[Texto proporcionado]
■ ■ ■

Pero, o bien se acabó el dinero, o bien lo hizo, pero no se acabaron las ganas de recuperar lo invertido dinero.

Hannah Spearrit

Hannah Spearrit. Otra razón, más pueril, para seguir viendo la serie, si eras espectador masculino.

Con una detectable merma en la inversión en los efectos especiales, hay escenas en las que el guión, de acuerdo, no tiene por qué verse afectado. De hecho, lo común es que las escenas de acción ni siquiera se escriban, anticipando que dirección y producción alterará el dónde y el cómo.

En el capítulo 4 de Primeval de esta cuarta temporada, por ejemplo, que se requiera el recurso (un poco manido) de luces estropeadas que se encienden y se apagan, para que el enfrentamiento con el monstruo digital (y los insertos donde éste es sólo un muñeco), es más una solución de ingenio, y de producción, que una carga para la historia.

Sin embargo, Primeval se contradice desde que sus responsables (o los de la cadena, ITV) decidieron que cada capítulo insistiría justo en aquello que les trae estos problemas de credibilidad. Así, los guiones son una sucesión de set-pieces.

Ésas en las que tan bien destaca Steven Spielberg. ¿Recuerdan el primer ataque del T-Rex en Parque Jurásico o la escena con los niños y los Velociraptores en la cocina? Dos set pieces que salvan una película. ¿Y saben qué? Spielberg le dijo a su guionista que se las dejara a él.

Pero Primeval es una serie. Con un argumento recurrente. Y sólo hay un número relativo de posibilidades en un esquema que es “monstruo-que-persigue-a-alguien”.

Así, las set-pieces como mucho prueban los esfuerzos de producción porque aquello no resulte ridículo.

Sin embargo, ocupan tanto metraje (tantas páginas de guión) que no hay para más. Ni historia, ni trama, ni personajes.

Tal vez en todo ello influya que la serie naciera, además de una idea argumental, de una idea de producción: la que tuvo el que era el mismo productor de Walking with Dinosaurs. Utilizarán aquello ya realizado para esta serie para esos animales que se colaban por “las anomalías”.

Ahora bien, como modo de financiación, como ahorro, como, de nuevo, concepto de producción es hábil. Sin embargo, una vez introduces el qué, y los capítulos se acumulan siendo meros cómo (cómo atrapan al animal y, o bien lo devuelven a su tiempo, o bien lo cazan), mejor te preocupas por el quién (o quiénes) y por el por qué.

Tras tres temporadas, todavía nadie ha dado siquiera una hipótesis de por qué suceden las anomalías. ¿Recuerdan la impaciencia y las decepciones entre los seguidores de Lost? Pues eso. Y, al menos, allí el género, al cabo, de ciencia ficción tenía tantos elementos como de cine fantástico. Me da que en la ciencia ficción más pura necesitamos más respuestas razonadas.

■ ■ ■

[Datos para revisar]

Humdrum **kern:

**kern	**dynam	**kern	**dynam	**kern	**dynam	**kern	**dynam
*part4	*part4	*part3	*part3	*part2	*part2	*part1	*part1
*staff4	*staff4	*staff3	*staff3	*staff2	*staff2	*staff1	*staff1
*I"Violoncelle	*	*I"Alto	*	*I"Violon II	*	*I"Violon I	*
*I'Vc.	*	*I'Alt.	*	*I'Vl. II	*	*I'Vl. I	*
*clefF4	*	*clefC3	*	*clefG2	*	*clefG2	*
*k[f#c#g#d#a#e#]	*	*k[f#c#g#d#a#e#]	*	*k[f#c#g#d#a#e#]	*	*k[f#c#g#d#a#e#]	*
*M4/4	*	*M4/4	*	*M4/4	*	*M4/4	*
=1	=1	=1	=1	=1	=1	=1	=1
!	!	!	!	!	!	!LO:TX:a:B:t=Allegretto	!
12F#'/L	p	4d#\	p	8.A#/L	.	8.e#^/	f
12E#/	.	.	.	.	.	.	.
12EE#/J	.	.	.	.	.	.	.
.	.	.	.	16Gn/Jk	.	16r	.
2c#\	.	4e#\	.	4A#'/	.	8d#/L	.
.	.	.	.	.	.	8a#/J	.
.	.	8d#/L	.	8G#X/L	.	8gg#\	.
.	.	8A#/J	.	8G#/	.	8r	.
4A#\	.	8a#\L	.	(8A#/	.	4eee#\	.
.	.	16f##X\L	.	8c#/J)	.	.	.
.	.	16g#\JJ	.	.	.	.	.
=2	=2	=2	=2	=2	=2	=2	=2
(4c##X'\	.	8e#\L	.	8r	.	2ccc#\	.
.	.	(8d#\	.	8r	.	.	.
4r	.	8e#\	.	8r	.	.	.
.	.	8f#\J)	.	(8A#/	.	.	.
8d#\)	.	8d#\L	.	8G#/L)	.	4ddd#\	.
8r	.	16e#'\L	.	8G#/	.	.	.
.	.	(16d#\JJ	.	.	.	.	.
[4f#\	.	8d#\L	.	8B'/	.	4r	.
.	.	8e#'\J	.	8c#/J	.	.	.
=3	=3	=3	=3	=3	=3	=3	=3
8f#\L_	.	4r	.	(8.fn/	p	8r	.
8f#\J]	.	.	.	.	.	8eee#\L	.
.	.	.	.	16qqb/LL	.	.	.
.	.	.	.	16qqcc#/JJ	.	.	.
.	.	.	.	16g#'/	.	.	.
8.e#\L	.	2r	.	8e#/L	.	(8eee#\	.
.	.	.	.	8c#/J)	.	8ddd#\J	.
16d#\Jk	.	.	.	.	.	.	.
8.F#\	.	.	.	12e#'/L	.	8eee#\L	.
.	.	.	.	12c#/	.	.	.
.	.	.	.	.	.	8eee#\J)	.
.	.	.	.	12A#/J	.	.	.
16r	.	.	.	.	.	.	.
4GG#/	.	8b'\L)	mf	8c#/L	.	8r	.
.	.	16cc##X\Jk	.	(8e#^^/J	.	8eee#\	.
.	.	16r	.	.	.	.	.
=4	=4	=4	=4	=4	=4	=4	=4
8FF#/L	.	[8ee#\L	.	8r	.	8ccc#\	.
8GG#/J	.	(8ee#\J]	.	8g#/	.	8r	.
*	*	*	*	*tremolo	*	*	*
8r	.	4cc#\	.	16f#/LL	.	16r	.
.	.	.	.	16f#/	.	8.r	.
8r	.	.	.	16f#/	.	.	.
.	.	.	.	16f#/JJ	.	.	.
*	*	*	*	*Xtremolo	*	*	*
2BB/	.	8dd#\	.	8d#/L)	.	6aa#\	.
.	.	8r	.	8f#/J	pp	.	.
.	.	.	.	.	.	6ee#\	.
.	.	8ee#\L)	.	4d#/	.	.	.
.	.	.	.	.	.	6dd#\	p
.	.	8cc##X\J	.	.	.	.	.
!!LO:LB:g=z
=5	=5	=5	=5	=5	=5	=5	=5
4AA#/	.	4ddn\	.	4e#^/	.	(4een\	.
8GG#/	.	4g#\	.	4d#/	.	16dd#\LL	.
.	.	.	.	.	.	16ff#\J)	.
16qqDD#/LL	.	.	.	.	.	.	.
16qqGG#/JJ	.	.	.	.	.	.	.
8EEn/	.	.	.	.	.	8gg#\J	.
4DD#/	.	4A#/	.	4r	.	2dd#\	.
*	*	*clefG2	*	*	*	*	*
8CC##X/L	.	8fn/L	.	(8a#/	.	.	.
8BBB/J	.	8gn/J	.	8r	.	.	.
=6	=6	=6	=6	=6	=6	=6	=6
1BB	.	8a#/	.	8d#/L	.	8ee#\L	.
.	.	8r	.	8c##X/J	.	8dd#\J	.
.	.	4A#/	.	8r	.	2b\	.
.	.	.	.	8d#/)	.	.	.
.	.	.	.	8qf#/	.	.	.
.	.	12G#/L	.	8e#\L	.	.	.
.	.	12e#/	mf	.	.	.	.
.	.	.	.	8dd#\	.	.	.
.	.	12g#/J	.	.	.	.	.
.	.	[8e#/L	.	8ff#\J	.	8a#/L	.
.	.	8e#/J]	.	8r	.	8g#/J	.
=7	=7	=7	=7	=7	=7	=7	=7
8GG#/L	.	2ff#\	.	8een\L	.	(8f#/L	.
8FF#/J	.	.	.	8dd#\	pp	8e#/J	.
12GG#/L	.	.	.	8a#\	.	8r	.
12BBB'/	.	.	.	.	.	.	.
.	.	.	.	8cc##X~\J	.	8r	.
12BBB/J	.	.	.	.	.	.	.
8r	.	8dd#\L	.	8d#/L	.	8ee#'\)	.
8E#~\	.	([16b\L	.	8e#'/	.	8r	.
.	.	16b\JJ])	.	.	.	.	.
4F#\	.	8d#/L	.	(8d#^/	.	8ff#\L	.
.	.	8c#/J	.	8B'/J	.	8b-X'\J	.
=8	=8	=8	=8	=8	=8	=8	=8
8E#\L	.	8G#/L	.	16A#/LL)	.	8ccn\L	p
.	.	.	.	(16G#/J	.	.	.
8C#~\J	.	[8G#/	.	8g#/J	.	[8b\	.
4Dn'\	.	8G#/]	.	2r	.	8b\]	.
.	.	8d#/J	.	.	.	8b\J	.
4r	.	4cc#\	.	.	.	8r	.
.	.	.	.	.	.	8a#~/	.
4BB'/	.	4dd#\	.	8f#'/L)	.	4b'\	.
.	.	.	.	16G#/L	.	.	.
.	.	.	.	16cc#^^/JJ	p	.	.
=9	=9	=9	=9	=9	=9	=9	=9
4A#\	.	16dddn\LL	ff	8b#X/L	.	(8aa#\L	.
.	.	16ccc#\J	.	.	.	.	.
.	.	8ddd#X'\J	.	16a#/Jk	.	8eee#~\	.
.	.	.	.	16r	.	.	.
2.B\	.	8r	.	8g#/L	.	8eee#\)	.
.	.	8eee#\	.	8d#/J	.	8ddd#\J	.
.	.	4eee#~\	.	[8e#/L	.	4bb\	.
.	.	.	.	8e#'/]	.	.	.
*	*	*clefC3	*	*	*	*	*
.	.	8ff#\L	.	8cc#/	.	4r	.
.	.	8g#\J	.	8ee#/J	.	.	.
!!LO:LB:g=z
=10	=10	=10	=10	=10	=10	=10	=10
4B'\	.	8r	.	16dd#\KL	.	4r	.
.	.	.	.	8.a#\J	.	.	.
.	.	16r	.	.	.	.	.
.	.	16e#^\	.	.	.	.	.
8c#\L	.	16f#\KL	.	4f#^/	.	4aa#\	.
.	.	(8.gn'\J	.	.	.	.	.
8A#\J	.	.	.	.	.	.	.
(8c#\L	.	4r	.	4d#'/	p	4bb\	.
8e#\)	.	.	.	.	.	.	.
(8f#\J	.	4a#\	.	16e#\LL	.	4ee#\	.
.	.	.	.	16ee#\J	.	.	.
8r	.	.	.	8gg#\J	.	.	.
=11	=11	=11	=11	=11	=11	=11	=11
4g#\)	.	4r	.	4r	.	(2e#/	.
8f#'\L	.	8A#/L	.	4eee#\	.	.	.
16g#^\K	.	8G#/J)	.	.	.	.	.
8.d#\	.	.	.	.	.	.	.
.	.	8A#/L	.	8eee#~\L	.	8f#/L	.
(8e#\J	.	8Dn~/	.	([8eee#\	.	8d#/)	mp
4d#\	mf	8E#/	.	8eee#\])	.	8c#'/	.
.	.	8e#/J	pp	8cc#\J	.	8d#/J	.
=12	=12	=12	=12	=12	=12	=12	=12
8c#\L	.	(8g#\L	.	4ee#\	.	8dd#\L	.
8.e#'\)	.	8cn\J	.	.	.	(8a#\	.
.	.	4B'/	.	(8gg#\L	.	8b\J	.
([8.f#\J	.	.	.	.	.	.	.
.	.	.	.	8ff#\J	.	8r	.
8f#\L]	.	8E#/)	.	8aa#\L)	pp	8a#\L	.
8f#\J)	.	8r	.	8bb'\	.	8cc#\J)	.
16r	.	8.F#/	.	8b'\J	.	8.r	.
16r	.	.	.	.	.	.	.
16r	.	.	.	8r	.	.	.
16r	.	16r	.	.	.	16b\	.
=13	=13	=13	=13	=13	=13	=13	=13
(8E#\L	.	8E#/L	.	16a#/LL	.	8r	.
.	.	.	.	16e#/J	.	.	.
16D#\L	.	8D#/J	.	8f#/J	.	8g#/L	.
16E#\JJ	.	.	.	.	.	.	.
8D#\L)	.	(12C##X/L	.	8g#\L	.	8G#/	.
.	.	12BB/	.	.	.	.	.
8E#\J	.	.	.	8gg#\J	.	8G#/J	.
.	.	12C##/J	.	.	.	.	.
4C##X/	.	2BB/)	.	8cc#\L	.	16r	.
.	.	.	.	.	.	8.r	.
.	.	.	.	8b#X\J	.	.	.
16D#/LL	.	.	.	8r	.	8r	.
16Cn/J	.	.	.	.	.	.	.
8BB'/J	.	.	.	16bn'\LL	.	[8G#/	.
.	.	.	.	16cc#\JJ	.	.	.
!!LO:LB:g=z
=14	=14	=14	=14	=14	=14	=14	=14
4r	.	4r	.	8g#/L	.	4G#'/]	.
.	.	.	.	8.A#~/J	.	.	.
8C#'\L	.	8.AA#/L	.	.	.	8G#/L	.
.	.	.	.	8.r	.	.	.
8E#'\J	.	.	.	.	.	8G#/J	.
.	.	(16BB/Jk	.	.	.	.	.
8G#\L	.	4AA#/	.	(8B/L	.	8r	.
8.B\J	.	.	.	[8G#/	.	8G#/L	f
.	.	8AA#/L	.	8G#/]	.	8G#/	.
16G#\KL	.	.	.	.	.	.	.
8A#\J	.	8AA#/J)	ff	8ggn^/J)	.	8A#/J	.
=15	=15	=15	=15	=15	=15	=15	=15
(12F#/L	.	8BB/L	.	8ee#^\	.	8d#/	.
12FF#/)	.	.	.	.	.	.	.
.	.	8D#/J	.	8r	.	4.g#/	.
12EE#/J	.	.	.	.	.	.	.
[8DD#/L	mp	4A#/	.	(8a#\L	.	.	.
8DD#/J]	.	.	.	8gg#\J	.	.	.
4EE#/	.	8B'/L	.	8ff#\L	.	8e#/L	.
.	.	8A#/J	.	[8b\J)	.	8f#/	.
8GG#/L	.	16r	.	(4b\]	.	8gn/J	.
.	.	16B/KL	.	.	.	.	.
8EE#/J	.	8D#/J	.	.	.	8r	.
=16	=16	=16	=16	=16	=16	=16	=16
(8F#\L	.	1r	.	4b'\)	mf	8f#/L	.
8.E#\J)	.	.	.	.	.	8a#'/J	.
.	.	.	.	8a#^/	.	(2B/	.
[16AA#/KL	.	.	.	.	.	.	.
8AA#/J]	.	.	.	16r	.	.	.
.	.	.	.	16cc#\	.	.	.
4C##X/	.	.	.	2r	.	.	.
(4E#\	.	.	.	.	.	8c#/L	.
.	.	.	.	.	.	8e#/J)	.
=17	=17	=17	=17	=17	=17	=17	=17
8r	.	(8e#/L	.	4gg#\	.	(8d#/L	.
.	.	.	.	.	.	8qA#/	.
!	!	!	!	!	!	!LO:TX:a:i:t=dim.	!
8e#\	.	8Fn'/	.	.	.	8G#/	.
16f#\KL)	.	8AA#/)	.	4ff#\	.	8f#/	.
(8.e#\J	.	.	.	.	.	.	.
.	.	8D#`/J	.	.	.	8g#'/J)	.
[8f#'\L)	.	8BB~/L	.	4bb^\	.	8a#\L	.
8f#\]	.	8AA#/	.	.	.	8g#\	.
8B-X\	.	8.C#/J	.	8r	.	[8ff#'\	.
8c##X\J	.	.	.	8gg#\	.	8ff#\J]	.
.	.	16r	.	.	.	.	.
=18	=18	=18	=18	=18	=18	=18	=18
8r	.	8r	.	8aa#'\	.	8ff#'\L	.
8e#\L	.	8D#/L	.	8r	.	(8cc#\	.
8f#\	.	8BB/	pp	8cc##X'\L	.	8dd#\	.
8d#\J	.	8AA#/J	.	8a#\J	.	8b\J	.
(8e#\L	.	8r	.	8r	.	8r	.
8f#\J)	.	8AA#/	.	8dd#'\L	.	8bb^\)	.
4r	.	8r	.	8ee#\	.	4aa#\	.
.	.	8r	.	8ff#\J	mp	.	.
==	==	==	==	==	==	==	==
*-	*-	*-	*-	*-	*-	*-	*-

■ ■ ■

[Completa lo siguiente]
1. Reescribe como lista el párrafo del texto sobre la serie Primeval que comienza con «Tras tres temporadas». Conserva sus ideas principales.
2. Enumera todos los títulos de películas y series que aparecen en el texto sobre la serie Primeval.
3. Continúa el texto sobre la serie Primeval a partir de su última oración.

[Respuestas del ejercicio]
1.
- Después de tres temporadas, nadie ha propuesto siquiera una hipótesis sobre por qué suceden las anomalías.
- La situación recuerda la impaciencia y las decepciones de los seguidores de Lost.
- En Lost, al menos, el género tenía tantos elementos de ciencia ficción como de cine fantástico.
- En la ciencia ficción más pura se necesitan más respuestas razonadas.

2.
- Primeval
- Parque Jurásico
- Walking with Dinosaurs
- Lost

3.
El precio por estos descuidos es que la serie llegó a cancelarse.

Más extraño resulta que volviera, cuando los mejores capítulos, estaba claro, ya habían sido emitidos, hacia mucho (por ejemplo, aquel del tigre dientes de sable, con su giro inesperado) los nuevos no iban por el mejor camino posible. Se olvidaba la exploración de todas esas posibilidades que dan lo de los viajes en el tiempo, dando lugar a aquel giro tan curioso (y por fin, con efectos en los personajes) donde un miembro del grupo era “alterado” en el pasado para que nunca llegara a conocer a los demás.

La tercera temporada aportaba una nueva visión sobre las anomalías (sin explicarlas): las criaturas contenidas en mitos y leyendas no eran sino resultado de encuentros entre personas de otras épocas y seres para los que no tenían respuesta. Y ahí comenzó el declive absoluto de la serie.

Entre las “perlas”, un final de temporada que resolvía ciertos misterios (y un arco argumental) pero que abría y acrecentaba un cliffhanger poderoso… para resolverlo en 15 minutos en el primer capítulo de la siguiente temporada.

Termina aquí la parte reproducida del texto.